For some nurses the impulse to provide care is innate, which is part of the reason they became a nurse. For others, nursing represents an opportunity to apply knowledge and experience in the navigation of the varying circumstances and scenarios to provide patients the care they need. Advanced nursing theory is a set of predictive models for how to treat patients, developed through a combination of field observation and scientific testing. Some are used more widely than others in nursing practice. A primary role of graduate education, especially an MSN degree, is to provide a theoretical framework that helps students know how to give care in different settings. However, the practice of care remains on some level an individual and instinctive process, and deciding which has more value – theory or practice – is an ongoing debate within the nursing field.
Advanced Nursing Theory
Before Florence Nightingale advanced her environmental theory of nursing, there were no recognized models in the field. Since then, several theories about how to provide the best model of care have been advanced. Some of the more popular of these, and the women who developed them, are as follows:
- Sister Simone Roach developed a nursing theory based on caring as the central premise. Her 5 C's of Caring – commitment, conscience, competence, compassion, and confidence – form the cornerstone of her theoretical model.
- Martha Rogers contributed the theory of "Unitary Human Beings," which posits that treatment needs to focus on the symphonic interaction between patients and their environment, which can be directed and redirected to improve patient health.
- Dorothea Orem is responsible for the "Self-Care Deficit Theory," the basic premise of which is people should be responsible for their own care insofar as it is possible, developing an awareness of their potential health problems and applying self-care to ameliorate them.
- Madeleine Leininger advanced the model of "Transcultural Nursing," a more recent theory that views empathetic care as essential to wellness and argues that, in order to provide caring, the nurse must provide treatment congruent with the patient's cultural beliefs and values.
- Jean Watson's Theory of Caring, well-known in nursing programs, also views empathetic care as the nurse's primary responsibility, focusing on ways of making a heart-felt connection with the patient in order to facilitate the healing process.
Advanced nursing theory, more generally speaking, can be broken into processes.

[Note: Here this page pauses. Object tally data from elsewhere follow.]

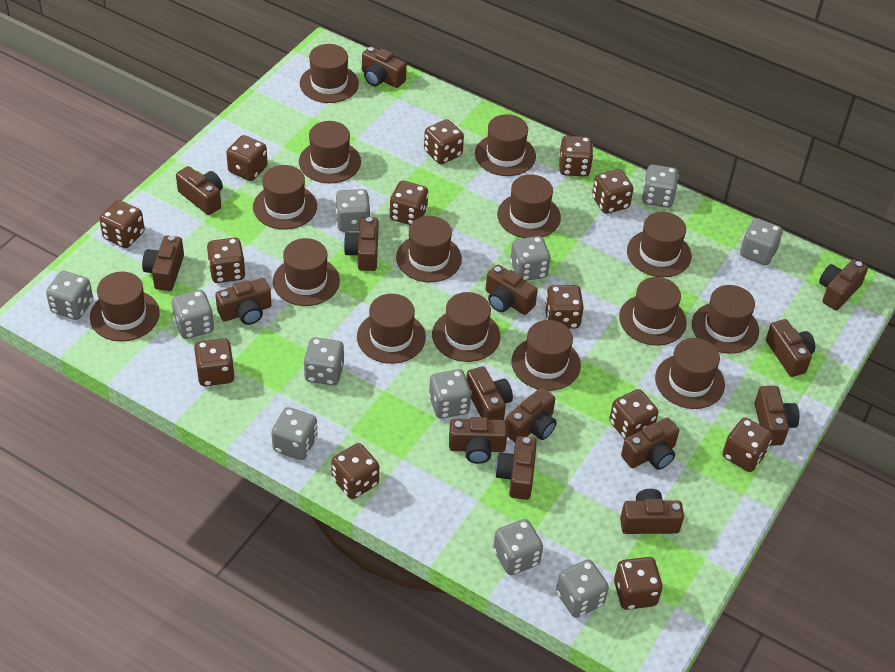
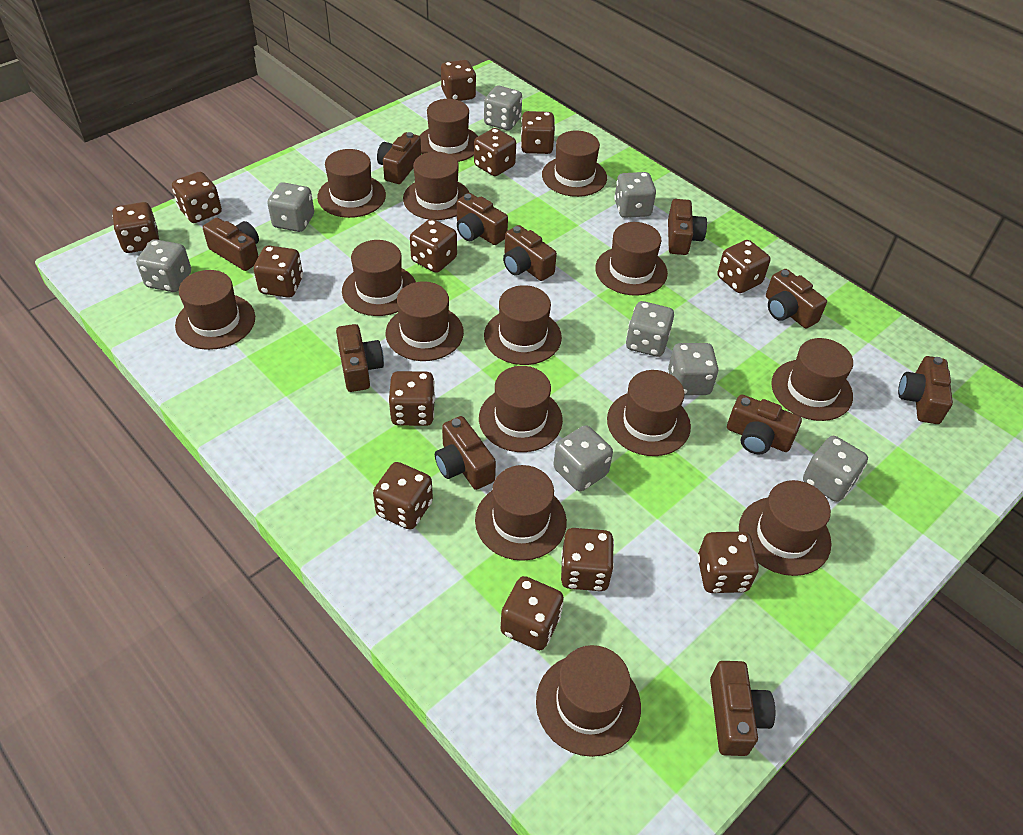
brown camera: 15 -> 11
grey dice: 11 -> 8

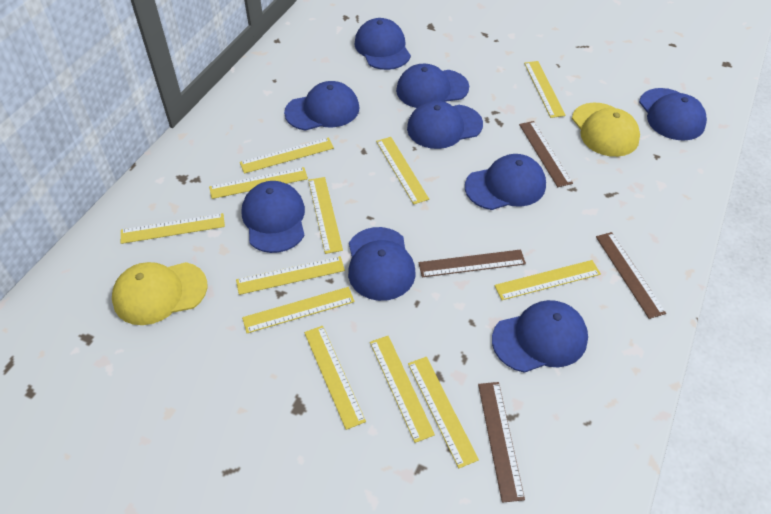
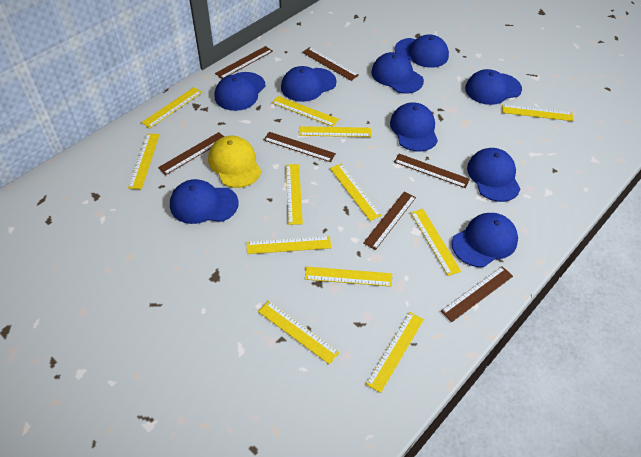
brown ruler: 4 -> 7
yellow cap: 2 -> 1

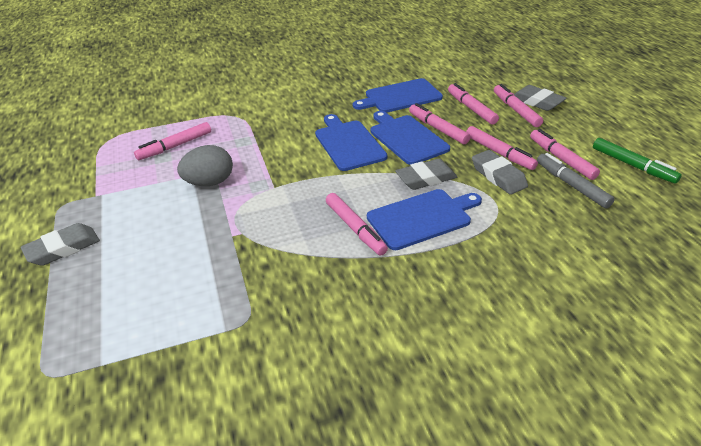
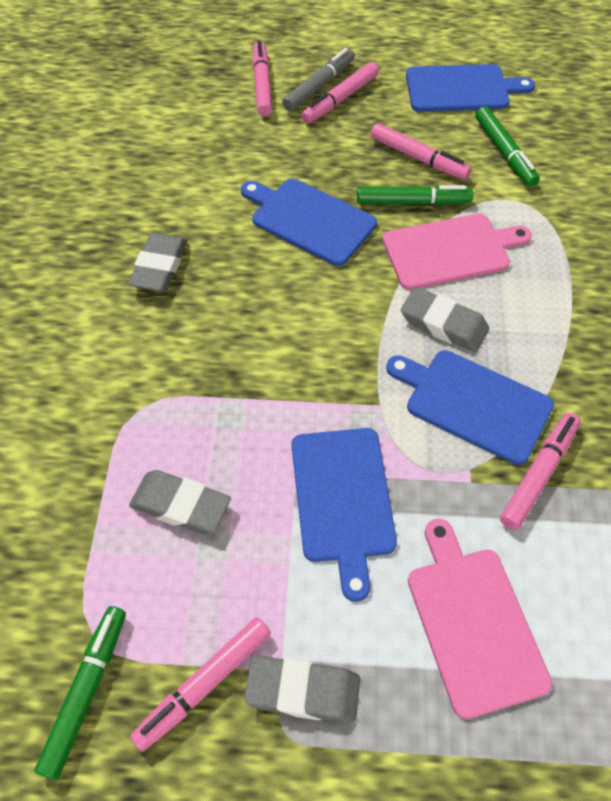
green marker: 1 -> 3
grey egg: 1 -> 0
pink cutting board: 0 -> 2
pink marker: 7 -> 5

General system theory breaks a system down into its component parts and studies the interaction among them. Adaptation theory focuses on how well patients adjust to changes in their internal and external environments. Developmental theory looks at how people have changing needs as they move through the stages of life.
Advanced Nursing Practice
First, this term needs to be distinguished from the title Advanced Practice Registered Nurse (APRN), which describes any nurse with a post-graduate education who can practice without a physician's supervision. Advanced nursing practice, on the other hand, is the study of how nurses operate within the complex, dynamic world of medicine. It examines both the theoretical foundations of nursing and the challenges nurses face in contemporary clinical settings that make it difficult for them to adhere to proven models. It seeks to answer a question addressed by the various theoretical models but not resolved by them completely: How does one best live up to the nurse's code of ethics while providing treatment in an ever-changing clinical setting?
The reality is, nursing practice tries to emulate theoretical models, but it is not always possible. Nurses often find that they experience a disconnect between treatment options presented in a theoretical framework and real life situations. Frustration can lead to their abandoning such models altogether – even where the models might be warranted – in favor of what has worked in their personal experience. Sometimes they are pressured to abandon their models out of deference to prevailing hospital or clinic policy. One of the real challenges in the nursing field today is to find a way to bridge the theory-practice gap in such a way that quality care continues to be a priority.
Bridging the Gap between the Two
Nursing degree programs are the best place to integrate the valuable, often intuitive insights that inform nursing practice with theoretical models that provide a meaningful standard of care. Every attempt should be made to understand the full scope of the health care industry, including how the use of new technologies and an adherence to changing regulations potentially impact the standard of ethical care in the United States.
Perhaps one of the best ways an RN can contribute to the nursing field is to go back to school and obtain a MSN online degree with an administrative or education focus. The degree allows individuals to combine their practical experience with theoretical models and dynamic changes in the field of health care. Graduates can then apply their leadership skills to the development of new best practices in the field.